The council also appointed council member Connie Ulmer to fill the vacant position of mayor pro tempore, which Clawson left after her Jan. 31 retirement. 

Roseman will serve on the council until November elections, when Boone residents will elect a candidate to hold the council seat for the duration of the term, which will last until 2023. 

Brantz began the meeting by thanking Clawson on behalf of the council and Boone residents for her more than 20 years of service. He noted her reception of the Order of the Long Life Pine in 2012, North Carolina’s highest civilian award, and enumerated her contributions to the community, such as her work with the Historical Preservation Commission and the Downtown Boone Development Association. 

“I’m sorry. I’m just all choked up,” said Clawson. “But I love you all. Thank you all so very much. Thank you council, I love you all.”  

Roseman, 49, moved to the area in 1997. She moved within Boone town limits in 2007 where she now lives with her husband, cousin, mother-in-law and youngest daughter. 

Mayor Loretta Clawson reads the town council statement. Chelsey Fisher | The Appalachian
Clawson reads a town council statement in 2013 during her time as mayor. (Chelsey Fisher)
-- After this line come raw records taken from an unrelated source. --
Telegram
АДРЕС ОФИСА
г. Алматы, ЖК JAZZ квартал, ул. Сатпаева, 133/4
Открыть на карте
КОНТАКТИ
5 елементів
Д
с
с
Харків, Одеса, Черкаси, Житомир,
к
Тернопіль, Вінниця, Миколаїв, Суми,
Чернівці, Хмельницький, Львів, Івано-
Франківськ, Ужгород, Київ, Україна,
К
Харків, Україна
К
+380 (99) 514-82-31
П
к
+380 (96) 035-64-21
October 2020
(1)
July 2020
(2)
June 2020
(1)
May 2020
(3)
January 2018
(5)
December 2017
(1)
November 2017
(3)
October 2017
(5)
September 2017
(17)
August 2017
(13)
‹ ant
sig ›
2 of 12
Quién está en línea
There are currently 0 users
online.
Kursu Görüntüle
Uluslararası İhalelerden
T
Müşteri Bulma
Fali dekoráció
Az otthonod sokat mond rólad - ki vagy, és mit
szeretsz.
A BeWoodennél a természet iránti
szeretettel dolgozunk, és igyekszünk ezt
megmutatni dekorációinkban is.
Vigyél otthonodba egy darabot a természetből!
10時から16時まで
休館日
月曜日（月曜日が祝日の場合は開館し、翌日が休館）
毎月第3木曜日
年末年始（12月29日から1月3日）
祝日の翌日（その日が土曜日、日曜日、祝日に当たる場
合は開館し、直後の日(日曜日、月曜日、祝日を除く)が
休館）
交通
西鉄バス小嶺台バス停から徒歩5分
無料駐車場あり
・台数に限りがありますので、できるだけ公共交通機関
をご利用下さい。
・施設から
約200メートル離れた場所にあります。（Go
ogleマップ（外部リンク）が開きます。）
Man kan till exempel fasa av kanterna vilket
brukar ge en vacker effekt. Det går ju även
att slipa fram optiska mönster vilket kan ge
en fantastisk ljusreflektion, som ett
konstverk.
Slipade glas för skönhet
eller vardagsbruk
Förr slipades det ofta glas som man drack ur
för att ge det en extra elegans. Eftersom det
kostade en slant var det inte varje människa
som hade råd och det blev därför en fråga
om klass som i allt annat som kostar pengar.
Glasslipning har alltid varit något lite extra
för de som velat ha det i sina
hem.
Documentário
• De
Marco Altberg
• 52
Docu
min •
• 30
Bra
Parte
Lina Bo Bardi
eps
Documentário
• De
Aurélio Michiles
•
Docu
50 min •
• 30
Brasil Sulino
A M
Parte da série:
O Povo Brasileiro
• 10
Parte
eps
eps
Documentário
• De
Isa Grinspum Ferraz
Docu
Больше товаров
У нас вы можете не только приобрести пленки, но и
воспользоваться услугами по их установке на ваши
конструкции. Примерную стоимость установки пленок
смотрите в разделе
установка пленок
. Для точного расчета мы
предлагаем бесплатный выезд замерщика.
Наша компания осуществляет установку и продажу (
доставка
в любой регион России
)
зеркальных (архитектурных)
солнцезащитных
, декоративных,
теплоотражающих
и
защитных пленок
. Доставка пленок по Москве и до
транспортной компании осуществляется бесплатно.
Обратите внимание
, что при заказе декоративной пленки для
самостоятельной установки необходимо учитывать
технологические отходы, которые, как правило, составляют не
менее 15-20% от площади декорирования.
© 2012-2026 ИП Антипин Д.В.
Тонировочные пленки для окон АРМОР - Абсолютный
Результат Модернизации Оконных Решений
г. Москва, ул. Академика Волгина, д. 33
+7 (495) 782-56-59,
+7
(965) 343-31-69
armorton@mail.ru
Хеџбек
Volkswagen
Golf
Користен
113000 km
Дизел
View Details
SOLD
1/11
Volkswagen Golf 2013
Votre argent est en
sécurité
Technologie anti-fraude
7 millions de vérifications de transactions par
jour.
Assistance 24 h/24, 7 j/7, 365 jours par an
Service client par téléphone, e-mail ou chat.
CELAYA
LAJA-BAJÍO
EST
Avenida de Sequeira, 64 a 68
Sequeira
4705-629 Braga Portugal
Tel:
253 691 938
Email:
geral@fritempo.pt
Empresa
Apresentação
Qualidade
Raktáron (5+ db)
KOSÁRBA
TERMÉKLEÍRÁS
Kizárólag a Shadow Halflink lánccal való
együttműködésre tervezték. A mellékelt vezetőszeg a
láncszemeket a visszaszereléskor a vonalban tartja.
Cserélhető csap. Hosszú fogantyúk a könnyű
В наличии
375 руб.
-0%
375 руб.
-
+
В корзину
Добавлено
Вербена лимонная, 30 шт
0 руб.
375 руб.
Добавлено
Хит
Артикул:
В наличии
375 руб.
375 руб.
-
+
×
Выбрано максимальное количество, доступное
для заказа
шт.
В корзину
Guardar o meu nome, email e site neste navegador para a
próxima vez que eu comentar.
Roseman said Clawson inspired her activism in the community after the two met while Roseman worked for the Southern Appalachian Historical Association. 

“I met Loretta and Velma (Burnley) and I found out how to become active, how to be a person who has a voice and to be heard,” said Roseman.

Roseman served on the Tourism Development Authority from 2011 to 2015 and the Board of Adjustments from 2011 to 2016. She served on the Board of Adjustments again from December 2020 until Tuesday night’s appointment. 

Roseman said she hopes to improve pedestrian travel in Boone by making sure bike lanes and sidewalks connect, as well as improving crosswalk function. She also wants more free nighttime travel options, such as a bus that runs 24/7. Roseman believes that improving pedestrian travel will help resident safety as well as promoting sustainability. 

Roseman also supports protecting green spaces in the Boone area, one of Clawson’s former initiatives. 

Though she will see just nine months of work before her seat is up for grabs, Roseman isn’t ruling out running for the seat in November. 

“It’s on the radar for sure, definitely on the radar,” she said. 

After Roseman’s appointment, the town council voted on a resolution to ban the presence of anti-homeless architecture, like handrails on benches. The resolution was proposed by  Dalton George, the founder of the Boone Fair Housing Task Force. Council member Sam Furgiuele motioned for the resolution which passed 4-1, including a vote from Roseman. Ulmer voted against the resolution.